Pope Francis leads the opening Mass of the XVI Ordinary Assembly of the Synod of Bishops i
Alessandra Benedetti - Corbis/Corbis via Getty

ROME — Pope Francis’ favorability rating has been dropping constantly among U.S. Catholics over the past 10 years, according to an April Pew Research Center poll.

From 2015 to 2021, the pope’s favorability rating dropped by 7 percentage points, from 90 percent to 83 percent, Pew found. More telling still, perhaps, is that in the last 3 years his favorability rating has declined by 8 more percentage points, to a record low of 75 percent.

Practicing Catholics who attend Mass at least once a week are the least supportive of him, giving him a favorability rating of just 71 percent. A mere 26 percent of all Catholics say that they view the pope “very favorably.”

As a point of comparison, the favorability rating for Pope John Paul II never fell below 91 percent during his 27-year pontificate and half of Catholics viewed him “very favorably.”

While the Pew Center did not offer an analysis of the causes of Francis’ loss of favor, the president of the Catholic League for Religious and Civil Right, Dr. Bill Donohue, suggested Tuesday that it is not difficult to connect the dots.

Donohue, a sociologist, notes that in the past three years the pope has endorsed civil unions and allowed the blessing of homosexual couples, leading to unprecedented pushback by clergy from all over the world.

Francis also named Cardinal Victor Manuel Fernández as head of the Vatican’s doctrinal office, despite the fact that Fernández is not known as a high-level theologian but whose claim to fame is having published a book on kissing (Heal Me With Your Mouth) as well as another book on the spirituality of orgasms (Mystical Passion: Spirituality and Sensuality), described by many as pornographic.

Donohue observes that Pope Francis “allowed Fr.

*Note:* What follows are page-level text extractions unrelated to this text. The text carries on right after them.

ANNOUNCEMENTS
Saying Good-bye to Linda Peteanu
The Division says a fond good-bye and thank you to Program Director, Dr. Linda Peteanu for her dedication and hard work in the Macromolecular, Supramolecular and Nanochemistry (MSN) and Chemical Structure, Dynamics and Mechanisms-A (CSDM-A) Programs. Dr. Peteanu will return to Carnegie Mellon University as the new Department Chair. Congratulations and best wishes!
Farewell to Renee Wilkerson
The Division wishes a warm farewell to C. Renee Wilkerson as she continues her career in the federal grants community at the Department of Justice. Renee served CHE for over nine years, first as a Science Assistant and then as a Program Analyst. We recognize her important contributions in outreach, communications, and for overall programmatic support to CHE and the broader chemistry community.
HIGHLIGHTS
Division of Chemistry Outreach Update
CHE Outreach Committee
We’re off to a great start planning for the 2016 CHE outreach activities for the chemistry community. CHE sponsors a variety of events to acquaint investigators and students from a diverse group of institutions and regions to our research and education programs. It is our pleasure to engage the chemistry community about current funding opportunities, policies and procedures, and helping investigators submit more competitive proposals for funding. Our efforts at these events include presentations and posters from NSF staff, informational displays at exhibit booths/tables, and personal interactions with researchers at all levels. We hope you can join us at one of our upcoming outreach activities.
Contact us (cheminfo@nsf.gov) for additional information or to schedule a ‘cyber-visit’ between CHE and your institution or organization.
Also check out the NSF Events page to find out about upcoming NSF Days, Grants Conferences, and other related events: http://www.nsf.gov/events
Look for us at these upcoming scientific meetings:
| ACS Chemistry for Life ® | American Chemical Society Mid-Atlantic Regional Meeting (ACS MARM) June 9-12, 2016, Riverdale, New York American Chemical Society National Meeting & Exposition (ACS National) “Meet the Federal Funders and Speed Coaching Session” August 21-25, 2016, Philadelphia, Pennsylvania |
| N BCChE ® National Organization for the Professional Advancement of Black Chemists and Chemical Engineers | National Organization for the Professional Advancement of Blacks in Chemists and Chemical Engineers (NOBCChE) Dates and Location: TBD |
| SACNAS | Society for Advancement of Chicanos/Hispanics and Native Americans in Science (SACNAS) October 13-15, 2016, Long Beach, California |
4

Marco Rupnik, a fellow Jesuit, to remain a priest in good standing, notwithstanding his being thrown out of the Society for Jesus for sacrilegious and sexual offenses.”

The pope similarly “failed to deal forthrightly with his Jesuit friend, Bishop Gustavo Zanchetta, who was sentenced to prison by an Argentine court for sexually abusing seminarians,” Donohue adds.

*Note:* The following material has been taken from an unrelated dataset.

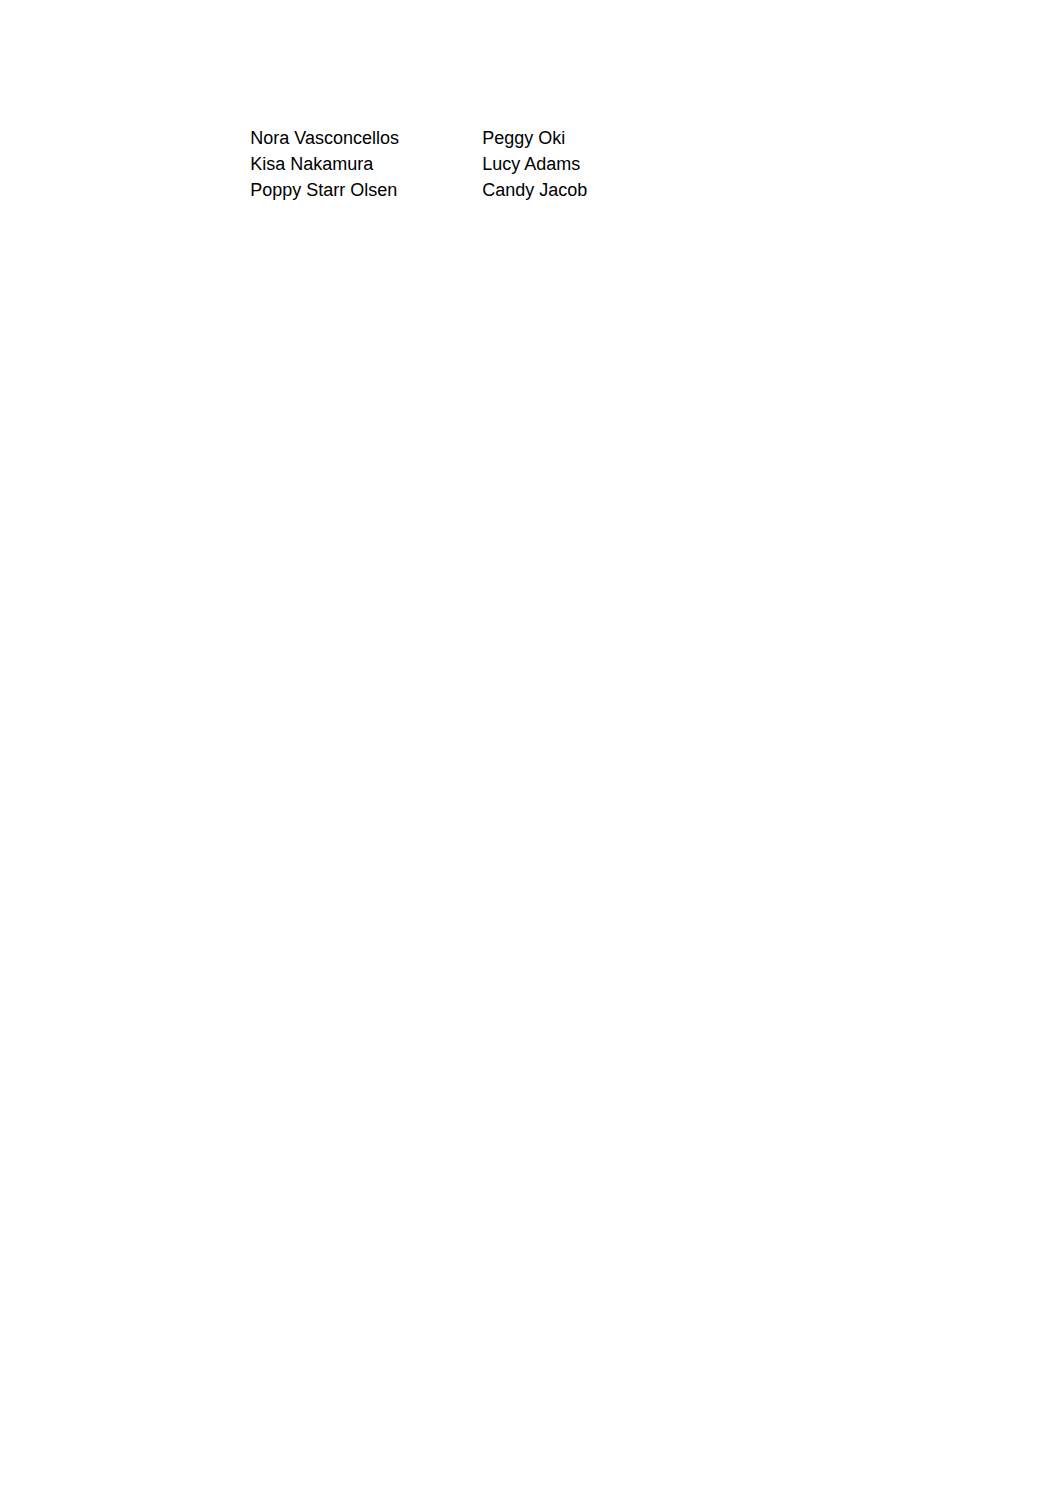| Nora Vasconcellos | Peggy Oki |
| Kisa Nakamura | Lucy Adams |
| Poppy Starr Olsen | Candy Jacob |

Added to these disconcerting actions, Francis has put “severe restrictions on the Latin Mass,” Donohue writes, to the chagrin of numerous Catholics, and has punished conservative prelates such as Bishop Joseph Strickland of Tyler, Texas, and Cardinal Raymond Burke, former head of the Vatican’s highest court.

These and other issues “are seen by many practicing Catholics as wrongheaded,” Donohue asserts, and go a long way to explaining why the pope’s favorability rating is “tanking.”